Provided entries:
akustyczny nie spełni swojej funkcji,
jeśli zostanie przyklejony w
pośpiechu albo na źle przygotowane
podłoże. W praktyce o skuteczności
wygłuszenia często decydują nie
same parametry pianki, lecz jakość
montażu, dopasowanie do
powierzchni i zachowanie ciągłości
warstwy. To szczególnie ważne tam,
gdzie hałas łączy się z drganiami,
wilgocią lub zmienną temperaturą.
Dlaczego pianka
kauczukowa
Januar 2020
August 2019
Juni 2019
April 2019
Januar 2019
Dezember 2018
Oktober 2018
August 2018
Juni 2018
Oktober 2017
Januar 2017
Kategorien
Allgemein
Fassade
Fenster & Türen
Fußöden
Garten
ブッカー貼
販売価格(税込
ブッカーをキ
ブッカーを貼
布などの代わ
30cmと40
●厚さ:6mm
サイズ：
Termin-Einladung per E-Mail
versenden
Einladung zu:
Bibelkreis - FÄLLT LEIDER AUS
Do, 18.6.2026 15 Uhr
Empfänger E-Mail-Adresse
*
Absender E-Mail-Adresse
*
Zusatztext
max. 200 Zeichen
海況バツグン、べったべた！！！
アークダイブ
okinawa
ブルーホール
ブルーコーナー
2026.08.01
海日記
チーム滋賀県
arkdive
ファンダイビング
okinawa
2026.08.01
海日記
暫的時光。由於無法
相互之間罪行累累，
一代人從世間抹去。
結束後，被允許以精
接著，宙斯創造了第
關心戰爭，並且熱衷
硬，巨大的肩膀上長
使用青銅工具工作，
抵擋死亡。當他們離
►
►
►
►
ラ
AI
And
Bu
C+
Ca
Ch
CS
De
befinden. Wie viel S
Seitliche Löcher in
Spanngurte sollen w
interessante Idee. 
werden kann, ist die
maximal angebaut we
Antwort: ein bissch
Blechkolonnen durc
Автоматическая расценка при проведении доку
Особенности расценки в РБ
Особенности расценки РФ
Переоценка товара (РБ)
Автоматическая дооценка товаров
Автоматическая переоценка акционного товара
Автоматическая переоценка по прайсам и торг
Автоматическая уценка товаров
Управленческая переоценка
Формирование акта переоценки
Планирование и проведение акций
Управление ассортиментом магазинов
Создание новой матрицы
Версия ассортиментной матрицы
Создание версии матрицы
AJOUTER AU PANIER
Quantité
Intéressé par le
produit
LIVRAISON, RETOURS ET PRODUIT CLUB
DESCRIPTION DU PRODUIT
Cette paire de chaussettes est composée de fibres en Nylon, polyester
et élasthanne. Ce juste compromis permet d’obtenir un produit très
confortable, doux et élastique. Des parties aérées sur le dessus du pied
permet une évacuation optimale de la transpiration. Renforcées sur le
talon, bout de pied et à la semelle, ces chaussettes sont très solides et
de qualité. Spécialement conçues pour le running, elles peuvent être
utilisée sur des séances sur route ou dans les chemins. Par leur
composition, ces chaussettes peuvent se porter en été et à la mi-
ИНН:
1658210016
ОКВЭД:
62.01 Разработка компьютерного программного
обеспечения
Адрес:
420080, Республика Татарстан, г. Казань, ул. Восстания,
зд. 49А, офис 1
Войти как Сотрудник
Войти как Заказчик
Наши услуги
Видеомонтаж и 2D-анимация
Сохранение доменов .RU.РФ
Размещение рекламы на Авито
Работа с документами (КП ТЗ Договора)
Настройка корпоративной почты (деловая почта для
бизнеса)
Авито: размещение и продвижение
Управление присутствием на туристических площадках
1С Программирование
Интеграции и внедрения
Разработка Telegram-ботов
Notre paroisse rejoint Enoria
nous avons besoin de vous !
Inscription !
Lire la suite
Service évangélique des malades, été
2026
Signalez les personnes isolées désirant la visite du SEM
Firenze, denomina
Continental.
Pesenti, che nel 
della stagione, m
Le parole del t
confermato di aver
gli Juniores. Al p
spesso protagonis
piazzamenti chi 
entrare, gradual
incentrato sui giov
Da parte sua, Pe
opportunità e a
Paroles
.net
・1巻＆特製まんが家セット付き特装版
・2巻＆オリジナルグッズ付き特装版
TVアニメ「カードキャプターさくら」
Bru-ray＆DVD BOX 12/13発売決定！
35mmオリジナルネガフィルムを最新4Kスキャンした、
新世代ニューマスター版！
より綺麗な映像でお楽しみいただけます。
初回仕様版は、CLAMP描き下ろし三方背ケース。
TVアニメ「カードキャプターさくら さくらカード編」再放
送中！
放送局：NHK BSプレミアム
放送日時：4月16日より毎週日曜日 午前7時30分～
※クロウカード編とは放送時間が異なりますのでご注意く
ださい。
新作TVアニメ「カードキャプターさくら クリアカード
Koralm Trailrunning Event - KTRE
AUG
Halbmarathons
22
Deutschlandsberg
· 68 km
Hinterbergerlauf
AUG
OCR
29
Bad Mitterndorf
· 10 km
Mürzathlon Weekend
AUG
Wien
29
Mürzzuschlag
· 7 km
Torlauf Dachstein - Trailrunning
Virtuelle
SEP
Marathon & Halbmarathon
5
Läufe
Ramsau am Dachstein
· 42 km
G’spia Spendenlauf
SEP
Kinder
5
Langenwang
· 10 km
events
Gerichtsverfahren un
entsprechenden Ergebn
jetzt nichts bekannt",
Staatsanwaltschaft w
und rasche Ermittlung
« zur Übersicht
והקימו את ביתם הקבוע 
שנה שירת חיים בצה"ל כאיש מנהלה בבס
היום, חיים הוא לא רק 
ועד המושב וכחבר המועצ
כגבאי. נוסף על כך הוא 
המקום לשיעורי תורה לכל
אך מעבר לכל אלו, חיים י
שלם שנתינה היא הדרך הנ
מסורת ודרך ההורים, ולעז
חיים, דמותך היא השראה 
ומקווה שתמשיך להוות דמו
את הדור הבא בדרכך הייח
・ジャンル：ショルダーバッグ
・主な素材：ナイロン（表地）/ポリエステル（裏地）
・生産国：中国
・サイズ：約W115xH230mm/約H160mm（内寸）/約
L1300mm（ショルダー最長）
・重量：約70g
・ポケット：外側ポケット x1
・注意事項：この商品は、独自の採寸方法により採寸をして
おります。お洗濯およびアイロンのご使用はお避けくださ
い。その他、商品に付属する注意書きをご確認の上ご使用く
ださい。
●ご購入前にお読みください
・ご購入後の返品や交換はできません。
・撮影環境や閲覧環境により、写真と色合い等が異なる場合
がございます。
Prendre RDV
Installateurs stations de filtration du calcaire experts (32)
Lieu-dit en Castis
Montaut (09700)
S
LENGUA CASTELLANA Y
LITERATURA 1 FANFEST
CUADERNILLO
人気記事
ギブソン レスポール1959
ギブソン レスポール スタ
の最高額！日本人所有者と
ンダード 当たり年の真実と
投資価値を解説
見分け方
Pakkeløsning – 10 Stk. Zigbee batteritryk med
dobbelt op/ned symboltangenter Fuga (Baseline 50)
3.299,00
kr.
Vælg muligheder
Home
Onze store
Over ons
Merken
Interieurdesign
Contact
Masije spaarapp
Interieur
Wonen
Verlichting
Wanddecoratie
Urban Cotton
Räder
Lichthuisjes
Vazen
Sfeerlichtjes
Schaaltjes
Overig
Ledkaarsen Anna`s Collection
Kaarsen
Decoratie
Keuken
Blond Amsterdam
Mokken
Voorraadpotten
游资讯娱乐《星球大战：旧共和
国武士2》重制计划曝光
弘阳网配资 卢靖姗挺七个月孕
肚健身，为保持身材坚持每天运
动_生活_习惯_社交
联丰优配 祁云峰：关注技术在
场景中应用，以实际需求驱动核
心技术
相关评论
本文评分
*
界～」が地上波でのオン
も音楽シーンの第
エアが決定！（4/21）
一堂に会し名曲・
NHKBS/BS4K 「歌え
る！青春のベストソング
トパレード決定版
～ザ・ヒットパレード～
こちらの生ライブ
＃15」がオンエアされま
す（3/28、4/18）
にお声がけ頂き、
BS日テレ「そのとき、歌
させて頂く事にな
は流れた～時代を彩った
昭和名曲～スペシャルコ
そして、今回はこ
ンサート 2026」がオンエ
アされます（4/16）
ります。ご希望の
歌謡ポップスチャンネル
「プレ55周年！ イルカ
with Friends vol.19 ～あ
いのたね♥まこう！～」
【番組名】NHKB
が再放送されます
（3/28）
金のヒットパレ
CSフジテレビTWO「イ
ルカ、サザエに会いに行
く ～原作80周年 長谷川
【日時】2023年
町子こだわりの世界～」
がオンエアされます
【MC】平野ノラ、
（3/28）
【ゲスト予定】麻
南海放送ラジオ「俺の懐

Instructions for the task: Reprint exactly the lines above that start at the one with "Continental." and end at the one with "Bru-ray＆DVD BOX 12/13発売決定！", keeping both and adding none.

Exercise answer:
Continental.
Pesenti, che nel 
della stagione, m
Le parole del t
confermato di aver
gli Juniores. Al p
spesso protagonis
piazzamenti chi 
entrare, gradual
incentrato sui giov
Da parte sua, Pe
opportunità e a
Paroles
.net
・1巻＆特製まんが家セット付き特装版
・2巻＆オリジナルグッズ付き特装版
TVアニメ「カードキャプターさくら」
Bru-ray＆DVD BOX 12/13発売決定！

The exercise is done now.